=== 文档节选 ===
Tom Huddleston. Jr 2017-10-04
2008年金融危机到底怎么回事?看完这七部电影就知道了。

电影《华尔街2:金钱永不眠》剧照 | 图片来源:视觉中国

1.《大空头》

电影《大空头》于2015年12月23日在全美上映,成为好莱坞影片将2008年金融危机直接归咎于华尔街的最新力作。

本片改变自迈克尔·刘易斯2010年出版的同名小说,由维亚康姆公司旗下的派拉蒙影业制作,讲的是几位流氓投资人预见到了楼市和信贷泡沫,并在美国经济崩溃前通过做空这些泡沫赚了钱。
=== 数据内容 ===
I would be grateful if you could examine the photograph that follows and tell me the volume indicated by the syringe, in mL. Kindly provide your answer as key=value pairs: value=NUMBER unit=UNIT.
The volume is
===
=== 数据内容 ===
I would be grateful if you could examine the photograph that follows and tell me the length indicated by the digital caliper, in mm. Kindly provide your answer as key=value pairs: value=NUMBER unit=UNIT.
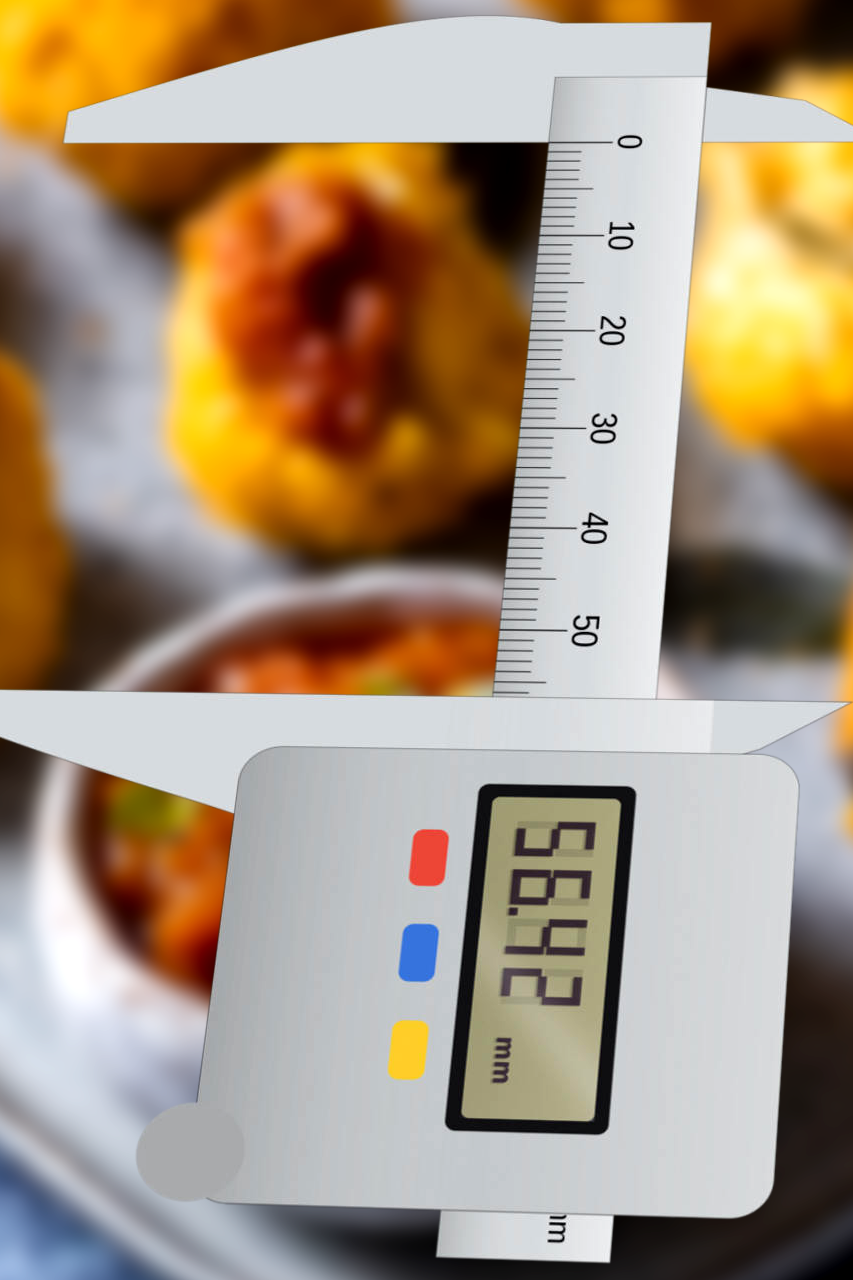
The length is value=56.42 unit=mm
===
→ **练习目标**
请把上方介绍2008年金融危机相关电影的文档节选逐字完整抄写一遍。

→ **参考解答**
Tom Huddleston. Jr 2017-10-04
2008年金融危机到底怎么回事?看完这七部电影就知道了。

电影《华尔街2:金钱永不眠》剧照 | 图片来源:视觉中国

1.《大空头》

电影《大空头》于2015年12月23日在全美上映,成为好莱坞影片将2008年金融危机直接归咎于华尔街的最新力作。

本片改变自迈克尔·刘易斯2010年出版的同名小说,由维亚康姆公司旗下的派拉蒙影业制作,讲的是几位流氓投资人预见到了楼市和信贷泡沫,并在美国经济崩溃前通过做空这些泡沫赚了钱。